A recent report put out by the Organization of American States (OAS), which was compiled with the assistance of security firm Trend Micro, confirms International Data Corporation’s (IDC’s) finding that Latin American CIO’s have put security at the top of their priority list.
The report says that governments across Latin America have been seeing an increase in cyber attack activity. Mexican authorities reported a dramatic spike in hacktivist attacks, which contributed significantly to the 40% increase in the number of cyber incidents. However, Chile and Colombia represented bright spots: Chile’s Federal Police report that the number of reported cyber incidents decreased by 33% last year, with Internet-based wire fraud down 122%; and Colombia’s decline was attributed partly to the capture of the notorious and prolific cybercriminal Jorge Maximilian “Pacho” Viola.
Poor public awareness of IT security issues remains a challenge in Latin America. File infectors were the most common type of malware, with big risk areas being unpatched operating systems and applications, as well as insufficiently secured removable storage devices.

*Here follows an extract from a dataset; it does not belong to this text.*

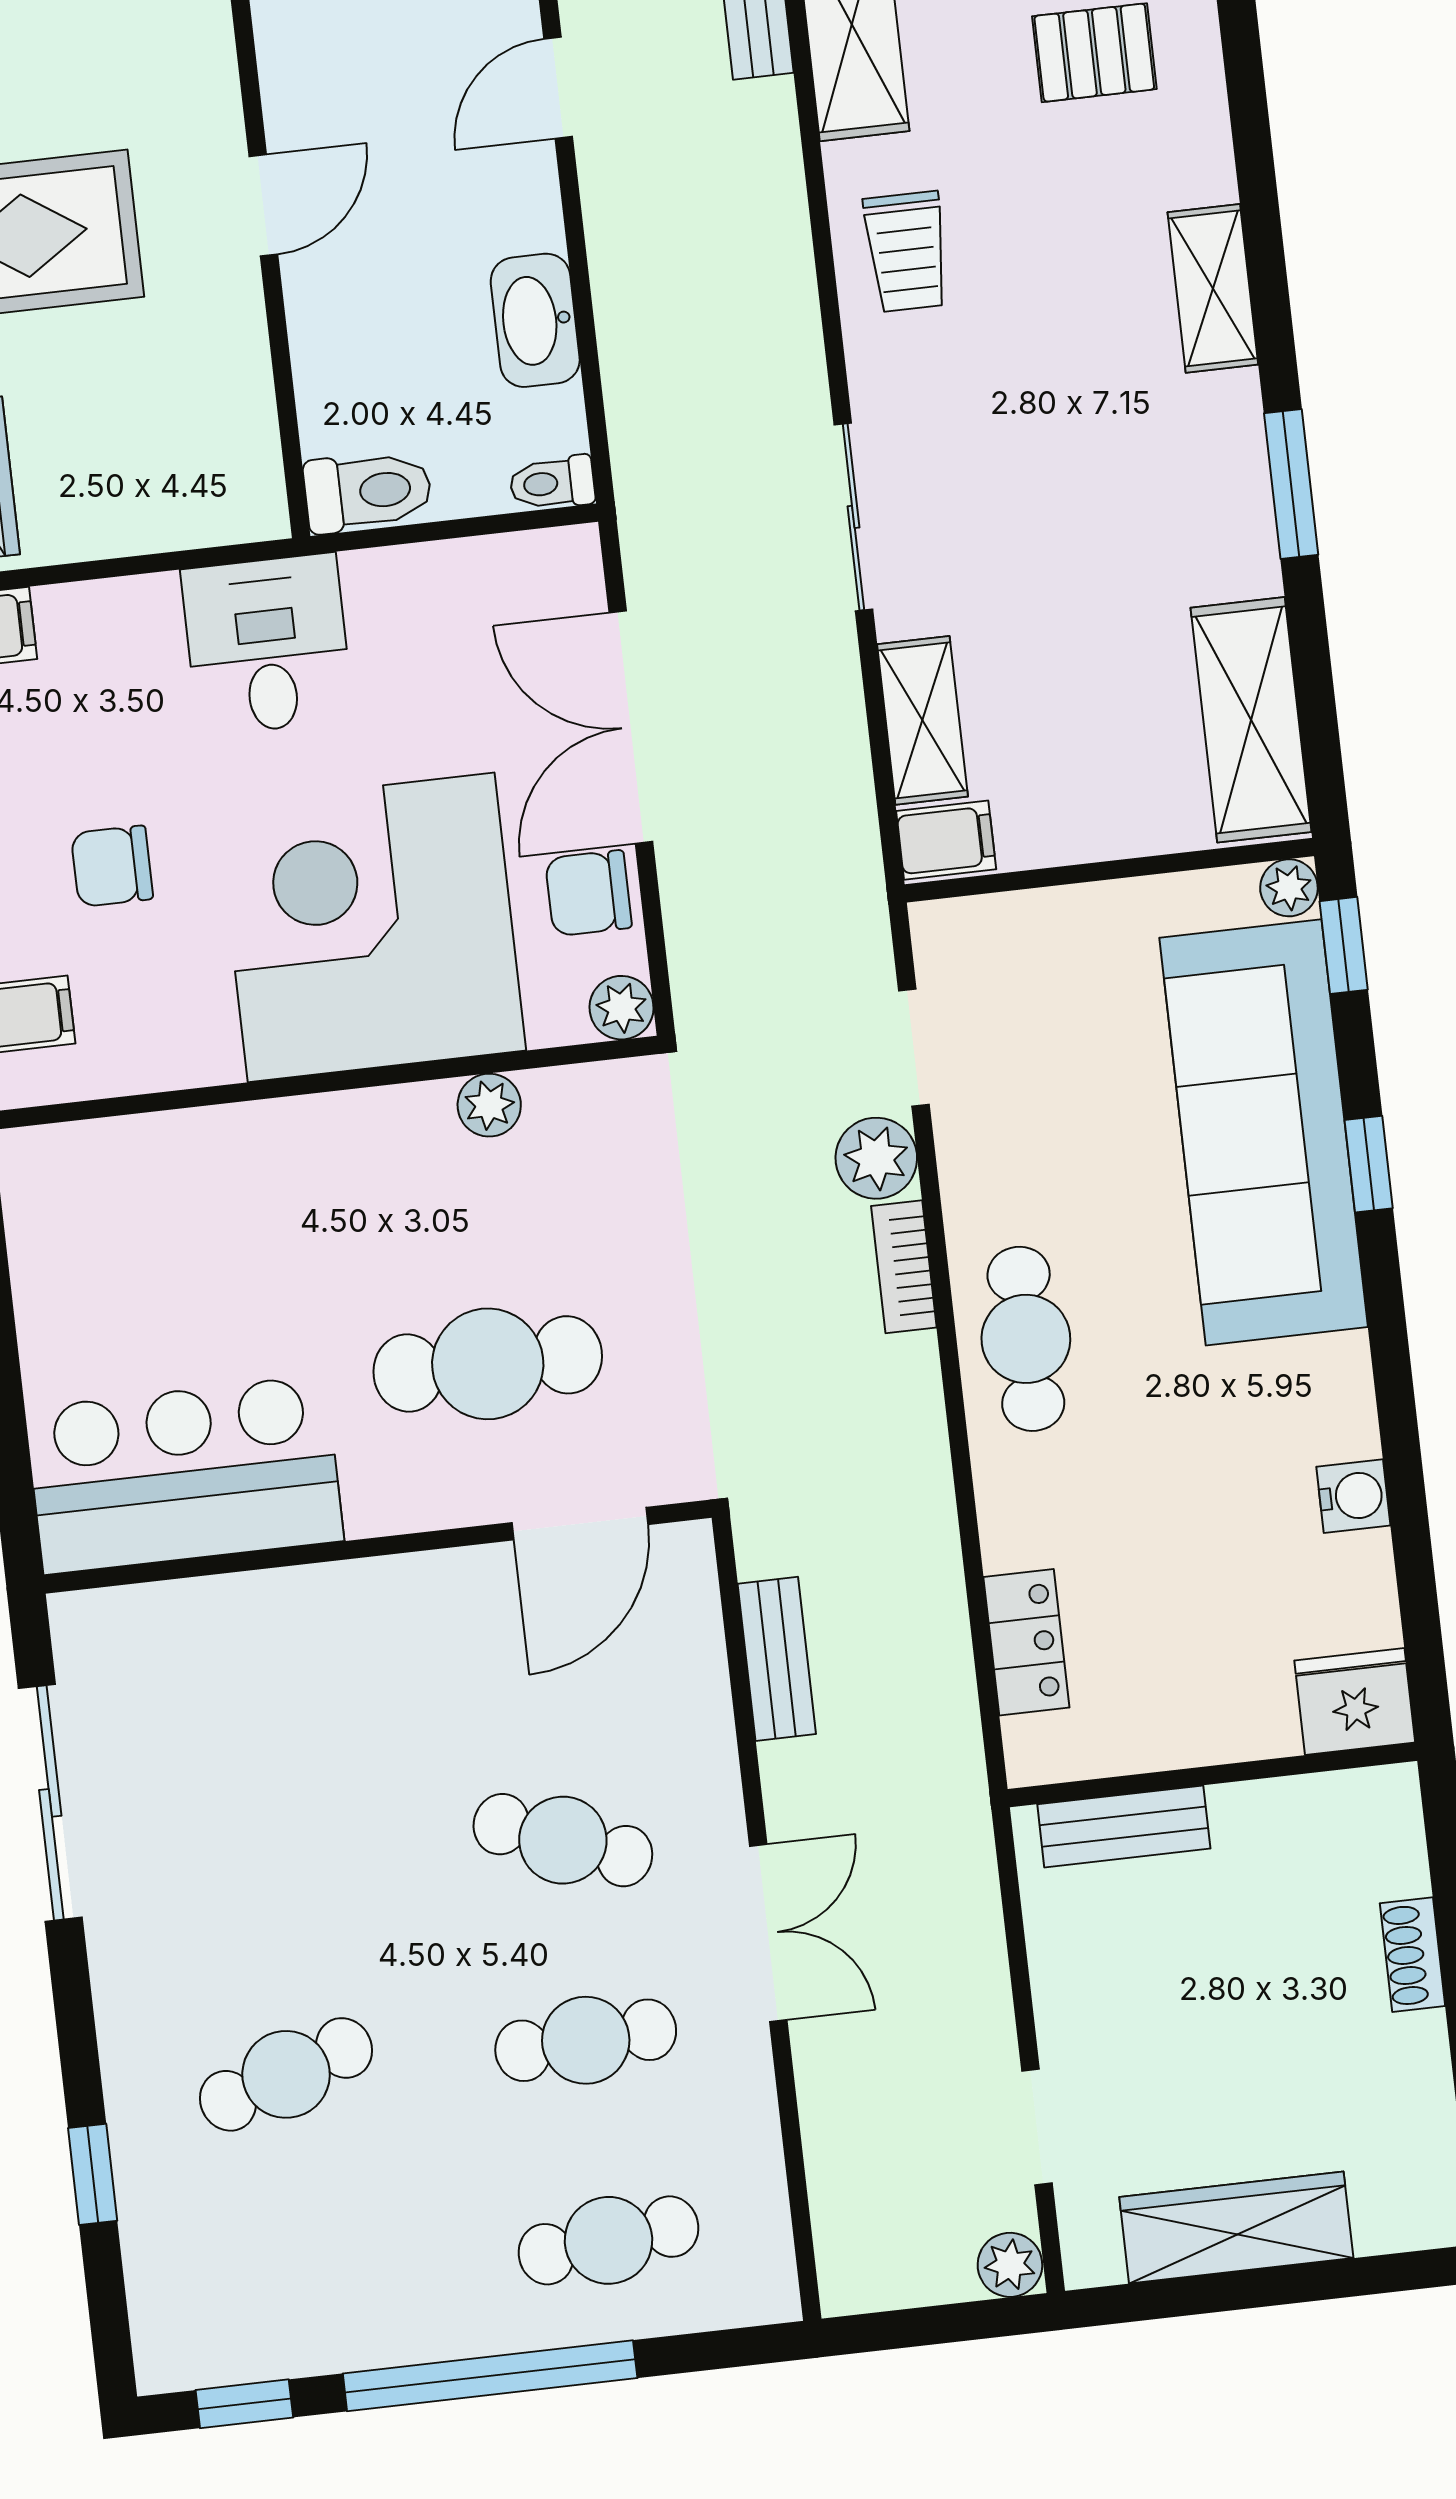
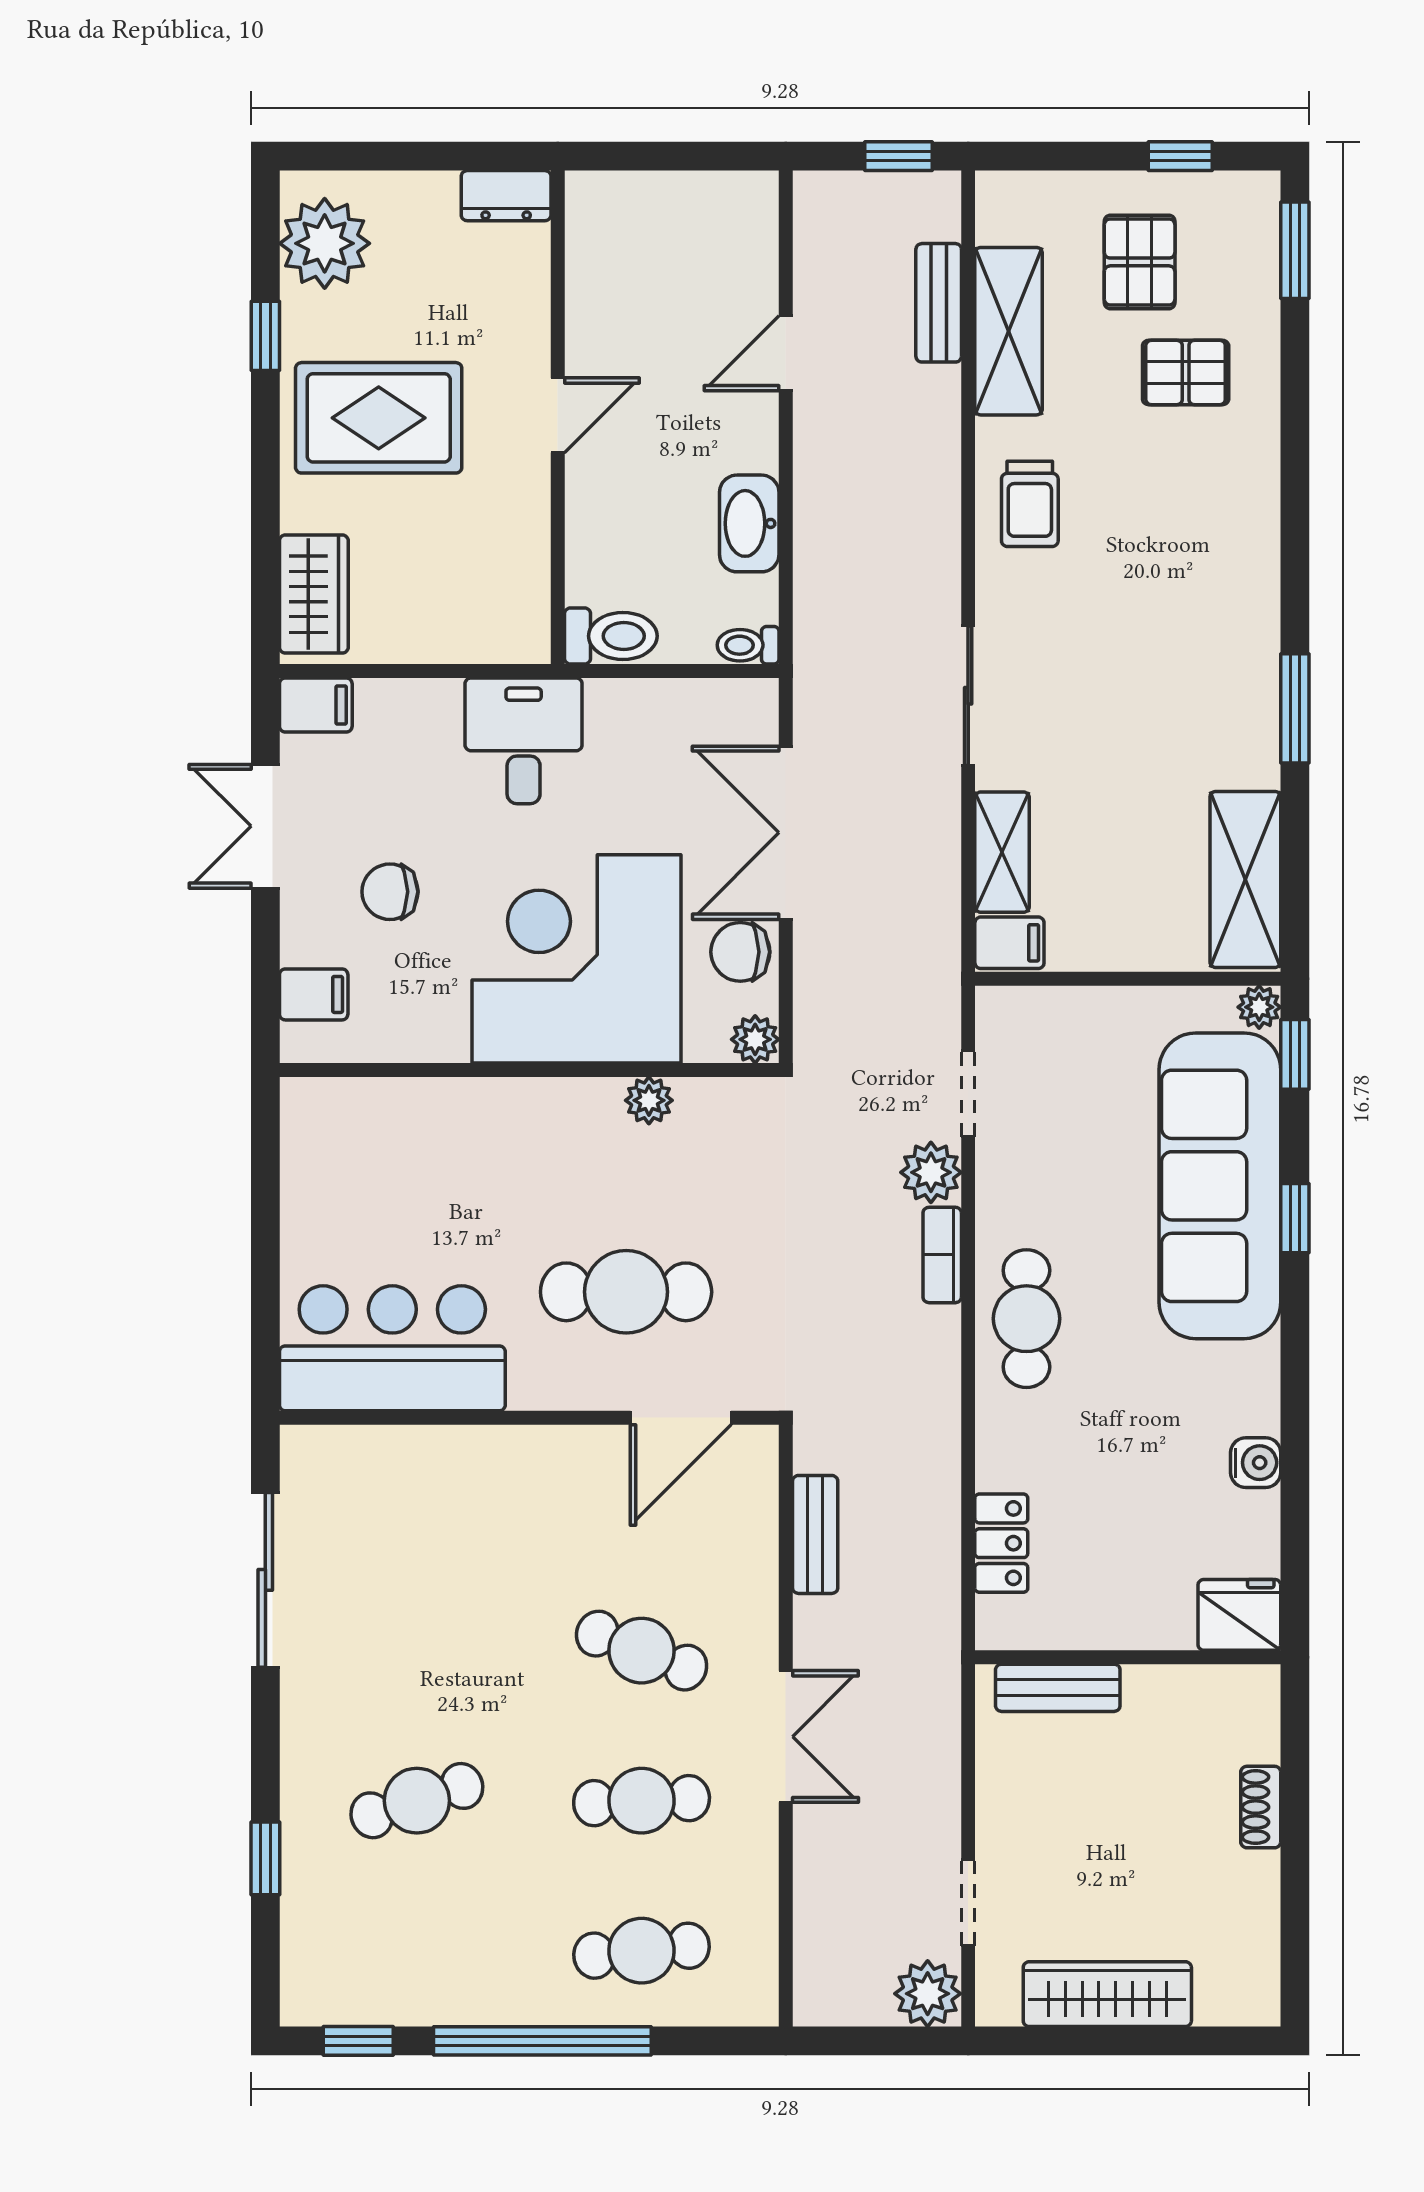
shelving: (1213, 288) -> (1253, 557), removed
plant: (1010, 2265) -> (928, 1994), width x1.38, depth x1.38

The ongoing IT security challenges in Latin America should be seen in the context of some global success: worldwide spam volumes have been on the decline since 2011, when law enforcement scored major successes with botnet and spam-related takedowns. In Latin America the top spam sending countries were Mexico, Argentina and Colombia, with malicious website hosting still a serious problem.
One area of growing concern is online banking theft, which has been widely reported, with Latin America notable for its emphasis on free hosted services. This is being enabled by custom designed crimeware kits. One example, Pice Bot – which was developed in Latin America and is used to steal financial information – was introduced in December 2012 and sells for $120.
Overall, cybercriminals in Latin America are most interested in government departments, financial intuitions, and energy agencies. Beyond inexpensive crimeware kits like Pice bot, attacks on industrial control systems were a serious concern. And, despite the spike in political hacktivism in Mexico during the July, 2012, presidential election, the motivation for cybercrime was mostly financial reward.
In offering a 28 day “snapshot”, Trend Micro reported 39 attacks from 14 countries in Latin America and the Caribbean. Twelve of the attacks were considered unique and targeted, though 13 were repeat attacks by the same people over a period of several days.
Not surprisingly, enterprises in Latin America are responding by upping their investment in IT security. Ricardo Villate, IDC’s newly-appointed leader for LatAm, recently presented crucial context for the relevance of security when he stated that “Latin America is the fastest growing IT market in the world, expected to grow at 2.4 times the global average in 2013.”
IDC has previously reported that global enterprise software growth will be driven by Big Data and cloud, but these represent larger technological phenomena and, in and of themselves, must be broken down further within a software taxonomy to see where businesses are focussing. Looking at last year’s global 3.6% year-over-year growth, with a total market size of $342 billion, IDC reports that security is a key focus area, growing at between 6% and 7%.
Clearly, those IT companies with a heavy security message will do well in this market. There can be a strong argument with cloud-based delivery models, given that patches and application support can happen in a centralized fashion. In Latin America, the leading enterprise software companies are doing well at addressing market concerns: Microsoft and SAP each gained almost a half point of market share over this past year. Microsoft held on as the dominant leader in system infrastructure software, with 28% market share. Overall, in Latin America, enterprise software growth is at 5.6%,which tracks closely to the United States’ 5.9% year-over-year growth.